A corollary to “good DX leads to good software” is that the opposite is just as true. The “definitely-not-good DX” had some impact: our production bundles were huge due to duplicated dependencies and useless code that wasn’t being tree-shaken, so page load times were often slow. Addressing the issue through Webpack would have meant diving into the low-level configuration options, setting performance budgets, analyzing the bundle outputs, and iteratively applying changes hoping for the best; this doesn’t look fun when you consider that each change to the configuration takes about a minute to apply… So the team chose a more pragmatic solution instead. To improve performance in the React SPA, since most users don’t have access to the enterprise-specific features, the publisher and enterprise views were unceremoniously separated into two independent bundles, each containing a full copy of react, react-dom and @canonical/react-components. Despite the application layout being the same, moving between views across bundles – sometimes even within the same bundle! – meant a full page refresh. The single-page application had somehow become a multi-page single-page application.
Better tooling doesn’t magically fix problems – I wish it did – but it can help solve them. Tools define the constraints that shape what a solution can look like, so switching to a different tool can offer new possibilities.

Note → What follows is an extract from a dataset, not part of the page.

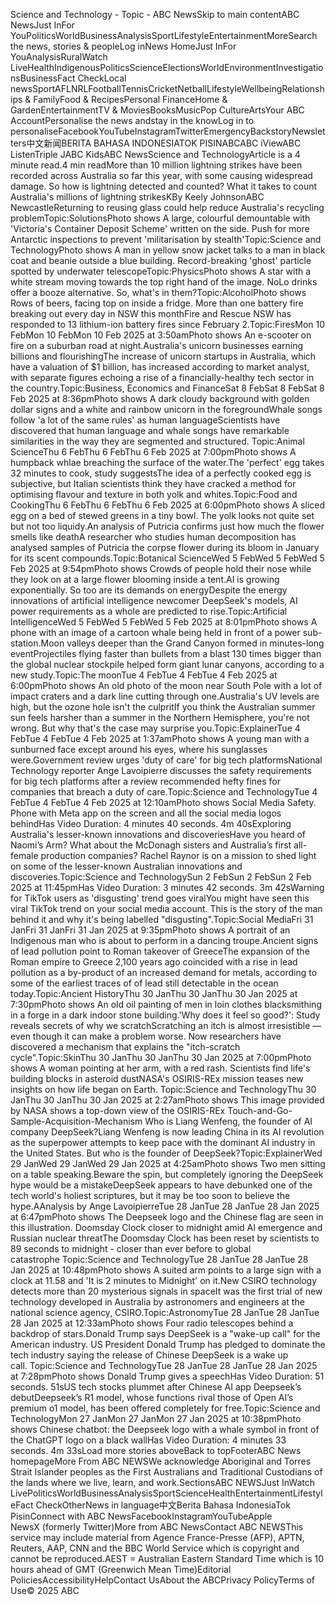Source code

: Science and Technology - Topic - ABC NewsSkip to main contentABC NewsJust InFor YouPoliticsWorldBusinessAnalysisSportLifestyleEntertainmentMoreSearch the news, stories & peopleLog inNews HomeJust InFor YouAnalysisRuralWatch LiveHealthIndigenousPoliticsScienceElectionsWorldEnvironmentInvestigationsBusinessFact CheckLocal newsSportAFLNRLFootballTennisCricketNetballLifestyleWellbeingRelationships & FamilyFood & RecipesPersonal FinanceHome & GardenEntertainmentTV & MoviesBooksMusicPop CultureArtsYour ABC AccountPersonalise the news andstay in the knowLog in to personaliseFacebookYouTubeInstagramTwitterEmergencyBackstoryNewsletters中文新闻BERITA BAHASA INDONESIATOK PISINABCABC iViewABC ListenTriple JABC KidsABC NewsScience and TechnologyArticle is a 4 minute read.4 min readMore than 10 million lightning strikes have been recorded across Australia so far this year, with some causing widespread damage. So how is lightning detected and counted? What it takes to count Australia's millions of lightning strikesKBy Keely JohnsonABC NewcastleReturning to reusing glass could help reduce Australia's recycling problemTopic:SolutionsPhoto shows A large, colourful demountable with 'Victoria's Container Deposit Scheme' written on the side. Push for more Antarctic inspections to prevent 'militarisation by stealth'Topic:Science and TechnologyPhoto shows A man in yellow snow jacket talks to a man in black coat and beanie outside a blue building. Record-breaking 'ghost' particle spotted by underwater telescopeTopic:PhysicsPhoto shows A star with a white stream moving towards the top right hand of the image. NoLo drinks offer a booze alternative. So, what's in them?Topic:AlcoholPhoto shows Rows of beers, facing top on inside a fridge.
More than one battery fire breaking out every day in NSW this monthFire and Rescue NSW has responded to 13 lithium-ion battery fires since February 2.Topic:FiresMon 10 FebMon 10 FebMon 10 Feb 2025 at 3:50amPhoto shows An e-scooter on fire on a suburban road at night.Australia's unicorn businesses earning billions and flourishingThe increase of unicorn startups in Australia, which have a valuation of $1 billion, has increased according to market analyst, with separate figures echoing a rise of a financially-healthy tech sector in the country.Topic:Business, Economics and FinanceSat 8 FebSat 8 FebSat 8 Feb 2025 at 8:36pmPhoto shows A dark cloudy background with golden dollar signs and a white and rainbow unicorn in the foregroundWhale songs follow 'a lot of the same rules' as human languageScientists have discovered that human language and whale songs have remarkable similarities in the way they are segmented and structured. Topic:Animal ScienceThu 6 FebThu 6 FebThu 6 Feb 2025 at 7:00pmPhoto shows A humpback whlae breaching the surface of the water.The 'perfect' egg takes 32 minutes to cook, study suggestsThe idea of a perfectly cooked egg is subjective, but Italian scientists think they have cracked a method for optimising flavour and texture in both yolk and whites.Topic:Food and CookingThu 6 FebThu 6 FebThu 6 Feb 2025 at 6:00pmPhoto shows A sliced egg on a bed of stewed greens in a tiny bowl. The yolk looks not quite set but not too liquidy.An analysis of Putricia confirms just how much the flower smells like deathA researcher who studies human decomposition has analysed samples of Putricia the corpse flower during its bloom in January for its scent compounds.Topic:Botanical ScienceWed 5 FebWed 5 FebWed 5 Feb 2025 at 9:54pmPhoto shows Crowds of people hold their nose while they look on at a large flower blooming inside a tent.AI is growing exponentially. So too are its demands on energyDespite the energy innovations of artificial intelligence newcomer DeepSeek's models, AI power requirements as a whole are predicted to rise.Topic:Artificial IntelligenceWed 5 FebWed 5 FebWed 5 Feb 2025 at 8:01pmPhoto shows A phone with an image of a cartoon whale being held in front of a power sub-station.Moon valleys deeper than the Grand Canyon formed in minutes-long eventProjectiles flying faster than bullets from a blast 130 times bigger than the global nuclear stockpile helped form giant lunar canyons, according to a new study.Topic:The moonTue 4 FebTue 4 FebTue 4 Feb 2025 at 6:00pmPhoto shows An old photo of the moon near South Pole with a lot of impact craters and a dark line cutting through one.Australia's UV levels are high, but the ozone hole isn't the culpritIf you think the Australian summer sun feels harsher than a summer in the Northern Hemisphere, you're not wrong. But why that's the case may surprise you.Topic:ExplainerTue 4 FebTue 4 FebTue 4 Feb 2025 at 1:37amPhoto shows A young man with a sunburned face except around his eyes, where his sunglasses were.Government review urges 'duty of care' for big tech platformsNational Technology reporter Ange Lavoipierre discusses the safety requirements for big tech platforms after a review recommended hefty fines for companies that breach a duty of care.Topic:Science and TechnologyTue 4 FebTue 4 FebTue 4 Feb 2025 at 12:10amPhoto shows Social Media Safety. Phone with Meta app on the screen and all the social media logos behindHas Video Duration: 4 minutes 40 seconds. 4m 40sExploring Australia's lesser-known innovations and discoveriesHave you heard of Naomi’s Arm? What about the McDonagh sisters and Australia’s first all-female production companies? Rachel Raynor is on a mission to shed light on some of the lesser-known Australian innovations and discoveries.Topic:Science and TechnologySun 2 FebSun 2 FebSun 2 Feb 2025 at 11:45pmHas Video Duration: 3 minutes 42 seconds. 3m 42sWarning for TikTok users as 'disgusting' trend goes viralYou might have seen this viral TikTok trend on your social media account. This is the story of the man behind it and why it's being labelled "disgusting".Topic:Social MediaFri 31 JanFri 31 JanFri 31 Jan 2025 at 9:35pmPhoto shows A portrait of an Indigenous man who is about to perform in a dancing troupe.Ancient signs of lead pollution point to Roman takeover of GreeceThe expansion of the Roman empire to Greece 2,100 years ago coincided with a rise in lead pollution as a by-product of an increased demand for metals, according to some of the earliest traces of of lead still detectable in the ocean today.Topic:Ancient HistoryThu 30 JanThu 30 JanThu 30 Jan 2025 at 7:30pmPhoto shows An old oil painting of men in loin clothes blacksmithing in a forge in a dark indoor stone building.'Why does it feel so good?': Study reveals secrets of why we scratchScratching an itch is almost irresistible — even though it can make a problem worse. Now researchers have discovered a mechanism that explains the "itch-scratch cycle".Topic:SkinThu 30 JanThu 30 JanThu 30 Jan 2025 at 7:00pmPhoto shows A woman pointing at her arm, with a red rash. Scientists find life's building blocks in asteroid dustNASA's OSIRIS-REx mission teases new insights on how life began on Earth. Topic:Science and TechnologyThu 30 JanThu 30 JanThu 30 Jan 2025 at 2:27amPhoto shows This image provided by NASA shows a top-down view of the OSIRIS-REx Touch-and-Go-Sample-Acquisition-Mechanism Who is Liang Wenfeng, the founder of AI company DeepSeek?Liang Wenfeng is now leading China in its AI revolution as the superpower attempts to keep pace with the dominant AI industry in the United States. But who is the founder of DeepSeek?Topic:ExplainerWed 29 JanWed 29 JanWed 29 Jan 2025 at 4:25amPhoto shows Two men sitting on a table speaking.Beware the spin, but completely ignoring the DeepSeek hype would be a mistakeDeepSeek appears to have debunked one of the tech world's holiest scriptures, but it may be too soon to believe the hype.AAnalysis by Ange LavoipierreTue 28 JanTue 28 JanTue 28 Jan 2025 at 6:47pmPhoto shows The Deepseek logo and the Chinese flag are seen in this illustration.
Doomsday Clock closer to midnight amid AI emergence and Russian nuclear threatThe Doomsday Clock has been reset by scientists to 89 seconds to midnight - closer than ever before to global catastrophe Topic:Science and TechnologyTue 28 JanTue 28 JanTue 28 Jan 2025 at 10:48pmPhoto shows A suited arm points to a large sign with a clock at 11.58 and 'It is 2 minutes to Midnight' on it.New CSIRO technology detects more than 20 mysterious signals in spaceIt was the first trial of new technology developed in Australia by astronomers and engineers at the national science agency, CSIRO.Topic:AstronomyTue 28 JanTue 28 JanTue 28 Jan 2025 at 12:33amPhoto shows Four radio telescopes behind a backdrop of stars.Donald Trump says DeepSeek is a "wake-up call" for the American industry. US President Donald Trump has pledged to dominate the tech industry saying the release of Chinese DeepSeek is a wake up call. Topic:Science and TechnologyTue 28 JanTue 28 JanTue 28 Jan 2025 at 7:28pmPhoto shows Donald Trump gives a speechHas Video Duration: 51 seconds. 51sUS tech stocks plummet after Chinese AI app Deepseek’s debutDeepseek’s R1 model, whose functions rival those of Open AI’s premium o1 model, has been offered completely for free.Topic:Science and TechnologyMon 27 JanMon 27 JanMon 27 Jan 2025 at 10:38pmPhoto shows Chinese chatbot: the Deepseek logo with a whale symbol in front of the ChatGPT logo on a black wallHas Video Duration: 4 minutes 33 seconds. 4m 33sLoad more stories aboveBack to topFooterABC News homepageMore From ABC NEWSWe acknowledge Aboriginal and Torres Strait Islander peoples as the First Australians and Traditional Custodians of the lands where we live, learn, and work.SectionsABC NEWSJust InWatch LivePoliticsWorldBusinessAnalysisSportScienceHealthEntertainmentLifestyleFact CheckOtherNews in language中文Berita Bahasa IndonesiaTok PisinConnect with ABC NewsFacebookInstagramYouTubeApple NewsX (formerly Twitter)More from ABC NewsContact ABC NEWSThis service may include material from Agence France-Presse (AFP), APTN, Reuters, AAP, CNN and the BBC World Service which is copyright and cannot be reproduced.AEST = Australian Eastern Standard Time which is 10 hours ahead of GMT (Greenwich Mean Time)Editorial PoliciesAccessibilityHelpContact UsAbout the ABCPrivacy PolicyTerms of Use© 2025 ABC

The only issue is that the abundance of great tools makes it incredibly difficult to pick the right one.
Picking the right tool
I lied, it’s actually really easy. The right tool for the job is Vite, and it’s such an obvious choice. Great performance in development, automatic bundle optimization and splitting in production, simple default configuration and access to low-level internals if needed. Even better, it supports everything we use in our app (TypeScript, JSX, SCSS, ES modules) out-of-the-box, and it can be integrated with non-JavaScript backends. Many don’t know about this last part, but using Vite alongside a “traditional backend” – as they call it – is a widespread and well documented use case. Some backend frameworks have official first-party integrations with Vite, but most rely on community-built ones. In Flask’s case, the only community-built extension available proved to be a bad fit for our project: for one, the extension requires a specific codebase structure that doesn’t match ours, but most importantly it can only output a single application bundle, which made it a no-go for us. This meant we had to roll up our sleeves and get our hands dirty.